Andava cabisbaixa por notícias que a pegaram de surpresa na tarde anterior. Nunca foi de ter algum tipo de ressentimento, mas aquela ferida, de tão cutucada, foi crescendo e se tornando maior. Não foi coisa de briga com amigo ou problemas do dia-a-dia, aquilo a perseguia desde que se entendeu por gente... ou de quando aprendeu a amar incondicionalmente.
Pausa: para ela, amor incondicional, como o próprio nome diz, não existe condições, não há necessidade de trocas, é sublime.
Ela foi crescendo, sendo criada por uma família nada comum. Aquela figura protetora, de braços fortes e voz grave, pouco aparecia; e de tão pouca presença, aquela garotinha correu atrás para fazer essa presença acontecer. Foi difícil. Ela estava indo em busca de alguém que, se duvidar, nem se importava... um cara "ideal" com síndrome de Peter Pan que mal enxergava que aquela garotinha era mera criação e responsabilidade dele.
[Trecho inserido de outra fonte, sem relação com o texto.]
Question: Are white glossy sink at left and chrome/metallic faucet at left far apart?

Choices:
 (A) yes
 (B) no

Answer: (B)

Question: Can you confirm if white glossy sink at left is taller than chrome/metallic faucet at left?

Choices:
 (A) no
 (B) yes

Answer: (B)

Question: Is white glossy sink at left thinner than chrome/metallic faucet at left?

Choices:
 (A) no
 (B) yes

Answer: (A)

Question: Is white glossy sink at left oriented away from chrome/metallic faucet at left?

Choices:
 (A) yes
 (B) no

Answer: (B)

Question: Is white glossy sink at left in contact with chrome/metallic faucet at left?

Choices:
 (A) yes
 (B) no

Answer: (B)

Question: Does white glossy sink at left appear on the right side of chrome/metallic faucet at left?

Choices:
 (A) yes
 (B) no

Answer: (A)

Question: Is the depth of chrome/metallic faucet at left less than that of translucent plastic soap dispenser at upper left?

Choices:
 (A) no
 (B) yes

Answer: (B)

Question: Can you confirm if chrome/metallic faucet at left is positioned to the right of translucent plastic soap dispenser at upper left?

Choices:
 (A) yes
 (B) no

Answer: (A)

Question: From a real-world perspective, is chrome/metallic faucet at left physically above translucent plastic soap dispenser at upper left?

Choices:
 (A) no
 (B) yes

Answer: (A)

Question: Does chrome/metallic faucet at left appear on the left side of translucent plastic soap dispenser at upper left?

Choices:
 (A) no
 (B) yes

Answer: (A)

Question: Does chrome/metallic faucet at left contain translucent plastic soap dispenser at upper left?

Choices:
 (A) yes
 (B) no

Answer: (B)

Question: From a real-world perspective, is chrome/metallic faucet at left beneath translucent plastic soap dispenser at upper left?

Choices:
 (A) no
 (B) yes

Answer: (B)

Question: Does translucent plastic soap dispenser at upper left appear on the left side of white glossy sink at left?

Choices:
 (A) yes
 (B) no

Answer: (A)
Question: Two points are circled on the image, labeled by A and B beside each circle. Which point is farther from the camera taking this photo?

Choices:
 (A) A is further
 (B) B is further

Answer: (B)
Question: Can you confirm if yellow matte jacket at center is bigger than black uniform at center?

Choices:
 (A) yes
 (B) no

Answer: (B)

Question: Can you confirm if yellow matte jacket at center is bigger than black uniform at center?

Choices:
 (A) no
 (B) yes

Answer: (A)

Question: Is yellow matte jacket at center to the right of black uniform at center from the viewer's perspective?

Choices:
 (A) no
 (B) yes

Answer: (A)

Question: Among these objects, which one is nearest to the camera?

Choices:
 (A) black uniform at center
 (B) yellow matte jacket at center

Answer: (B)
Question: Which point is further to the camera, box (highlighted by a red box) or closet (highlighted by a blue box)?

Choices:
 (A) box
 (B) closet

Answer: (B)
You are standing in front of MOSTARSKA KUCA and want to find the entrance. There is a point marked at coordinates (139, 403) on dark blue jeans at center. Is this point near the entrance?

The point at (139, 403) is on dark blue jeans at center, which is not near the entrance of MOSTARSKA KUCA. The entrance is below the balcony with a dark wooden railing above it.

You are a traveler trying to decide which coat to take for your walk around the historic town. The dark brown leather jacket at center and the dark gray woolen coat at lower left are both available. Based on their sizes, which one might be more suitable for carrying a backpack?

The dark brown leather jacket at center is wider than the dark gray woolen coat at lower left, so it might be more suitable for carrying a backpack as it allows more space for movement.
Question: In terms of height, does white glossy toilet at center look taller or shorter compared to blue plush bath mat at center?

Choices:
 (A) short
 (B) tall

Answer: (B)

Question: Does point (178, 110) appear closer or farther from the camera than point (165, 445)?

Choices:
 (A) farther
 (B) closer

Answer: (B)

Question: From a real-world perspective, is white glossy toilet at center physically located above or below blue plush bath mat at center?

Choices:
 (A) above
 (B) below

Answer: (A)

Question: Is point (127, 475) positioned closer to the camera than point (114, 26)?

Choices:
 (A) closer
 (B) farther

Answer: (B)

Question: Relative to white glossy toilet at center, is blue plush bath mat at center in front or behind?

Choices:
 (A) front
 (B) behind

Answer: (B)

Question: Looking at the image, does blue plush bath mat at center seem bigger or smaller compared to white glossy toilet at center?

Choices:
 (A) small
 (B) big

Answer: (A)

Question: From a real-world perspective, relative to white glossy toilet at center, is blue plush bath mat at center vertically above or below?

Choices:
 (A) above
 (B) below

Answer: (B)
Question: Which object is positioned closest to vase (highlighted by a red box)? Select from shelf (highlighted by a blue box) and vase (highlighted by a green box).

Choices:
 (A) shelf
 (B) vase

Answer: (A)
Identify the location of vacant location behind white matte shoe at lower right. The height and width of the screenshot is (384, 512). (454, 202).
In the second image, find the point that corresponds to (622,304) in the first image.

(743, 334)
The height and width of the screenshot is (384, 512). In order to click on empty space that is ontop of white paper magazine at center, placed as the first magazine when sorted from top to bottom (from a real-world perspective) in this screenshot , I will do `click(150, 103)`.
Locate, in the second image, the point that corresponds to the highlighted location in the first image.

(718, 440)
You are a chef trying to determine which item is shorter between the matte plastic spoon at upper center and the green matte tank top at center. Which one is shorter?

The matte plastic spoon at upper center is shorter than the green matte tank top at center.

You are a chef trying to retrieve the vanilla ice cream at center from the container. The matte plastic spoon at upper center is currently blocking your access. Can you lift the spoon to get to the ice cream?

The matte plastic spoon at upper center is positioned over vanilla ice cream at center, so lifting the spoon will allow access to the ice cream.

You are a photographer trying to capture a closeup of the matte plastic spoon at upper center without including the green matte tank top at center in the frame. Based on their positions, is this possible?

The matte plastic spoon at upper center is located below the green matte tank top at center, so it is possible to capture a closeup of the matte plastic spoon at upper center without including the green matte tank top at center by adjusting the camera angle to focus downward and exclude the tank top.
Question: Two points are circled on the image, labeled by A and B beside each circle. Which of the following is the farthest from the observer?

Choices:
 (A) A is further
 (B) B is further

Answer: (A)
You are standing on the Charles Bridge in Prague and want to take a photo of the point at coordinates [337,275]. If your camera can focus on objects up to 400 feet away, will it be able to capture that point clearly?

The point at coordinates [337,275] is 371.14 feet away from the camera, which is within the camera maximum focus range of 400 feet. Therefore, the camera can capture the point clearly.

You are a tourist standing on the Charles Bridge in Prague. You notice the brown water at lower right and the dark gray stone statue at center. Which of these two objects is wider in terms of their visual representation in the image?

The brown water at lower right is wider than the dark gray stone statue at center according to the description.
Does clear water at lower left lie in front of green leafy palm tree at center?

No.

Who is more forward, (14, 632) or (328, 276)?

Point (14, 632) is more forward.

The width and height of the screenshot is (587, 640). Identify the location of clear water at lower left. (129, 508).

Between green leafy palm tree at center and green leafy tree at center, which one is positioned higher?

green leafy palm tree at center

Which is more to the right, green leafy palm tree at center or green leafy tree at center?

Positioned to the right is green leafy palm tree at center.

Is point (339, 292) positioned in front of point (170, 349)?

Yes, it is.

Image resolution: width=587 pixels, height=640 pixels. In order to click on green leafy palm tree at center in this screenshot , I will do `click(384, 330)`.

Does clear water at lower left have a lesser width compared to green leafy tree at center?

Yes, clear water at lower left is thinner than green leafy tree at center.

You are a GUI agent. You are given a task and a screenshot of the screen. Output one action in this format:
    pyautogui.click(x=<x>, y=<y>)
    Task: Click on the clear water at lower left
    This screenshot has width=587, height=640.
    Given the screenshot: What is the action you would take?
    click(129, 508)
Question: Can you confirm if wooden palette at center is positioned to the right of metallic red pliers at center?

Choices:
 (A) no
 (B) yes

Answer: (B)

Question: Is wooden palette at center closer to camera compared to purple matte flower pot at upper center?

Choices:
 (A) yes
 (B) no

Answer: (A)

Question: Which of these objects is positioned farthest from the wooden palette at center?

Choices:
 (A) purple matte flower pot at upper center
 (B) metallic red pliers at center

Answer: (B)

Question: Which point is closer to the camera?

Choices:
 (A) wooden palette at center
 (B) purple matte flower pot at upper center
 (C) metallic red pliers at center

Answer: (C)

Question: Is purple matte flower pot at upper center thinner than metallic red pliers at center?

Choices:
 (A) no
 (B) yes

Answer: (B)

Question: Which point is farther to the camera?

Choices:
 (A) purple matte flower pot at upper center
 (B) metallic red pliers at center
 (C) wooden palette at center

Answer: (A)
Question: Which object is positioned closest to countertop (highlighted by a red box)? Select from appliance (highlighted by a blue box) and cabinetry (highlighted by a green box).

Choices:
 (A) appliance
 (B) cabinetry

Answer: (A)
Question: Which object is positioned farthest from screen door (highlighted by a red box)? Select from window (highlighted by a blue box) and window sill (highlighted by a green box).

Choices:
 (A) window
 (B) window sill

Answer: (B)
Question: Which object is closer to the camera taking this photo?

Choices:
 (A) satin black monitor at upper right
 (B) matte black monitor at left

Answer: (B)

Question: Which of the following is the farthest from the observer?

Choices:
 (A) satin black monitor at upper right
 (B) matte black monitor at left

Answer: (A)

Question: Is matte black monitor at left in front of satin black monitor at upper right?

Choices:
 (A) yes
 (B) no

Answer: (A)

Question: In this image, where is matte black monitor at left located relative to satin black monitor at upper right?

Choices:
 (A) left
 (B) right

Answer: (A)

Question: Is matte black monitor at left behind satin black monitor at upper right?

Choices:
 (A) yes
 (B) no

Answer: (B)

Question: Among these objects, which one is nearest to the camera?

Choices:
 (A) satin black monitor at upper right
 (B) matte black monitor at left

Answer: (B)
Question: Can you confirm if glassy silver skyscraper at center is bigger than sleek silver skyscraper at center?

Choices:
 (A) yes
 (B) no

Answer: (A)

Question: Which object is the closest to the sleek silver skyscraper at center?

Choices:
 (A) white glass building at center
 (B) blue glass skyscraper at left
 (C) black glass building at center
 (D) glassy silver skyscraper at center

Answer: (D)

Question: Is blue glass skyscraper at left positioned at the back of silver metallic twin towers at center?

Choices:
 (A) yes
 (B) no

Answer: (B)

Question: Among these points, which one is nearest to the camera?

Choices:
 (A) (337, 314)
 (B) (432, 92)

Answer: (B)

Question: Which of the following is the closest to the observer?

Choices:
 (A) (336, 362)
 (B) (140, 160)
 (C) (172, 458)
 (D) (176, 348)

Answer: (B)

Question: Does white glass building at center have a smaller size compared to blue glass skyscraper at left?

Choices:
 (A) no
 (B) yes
Hoje ela é adulta, personalidade forte, que sempre corre atrás dos seus sonhos, não tem mais aqueles cabelos curtos e azuis, usa óculos escuros para disfarçar qualquer pensamento, é de poucos amigos, nenhum amor companheiro e anda a chutar pedras na rua. Gosta de conversar e filosofar sobre assuntos incomuns, gosta de escutar as pessoas e apreciar cada detalhezinho da vida. Tem dificuldade para falar sobre sentimentos ou expressá-los. Muitas vezes, por consequência de ser sozinha, tenta conversar com pessoas que muitas vezes não têm tempo ou espaço pra isso. Infelizmente, uma figurinha às vezes um tanto solitária.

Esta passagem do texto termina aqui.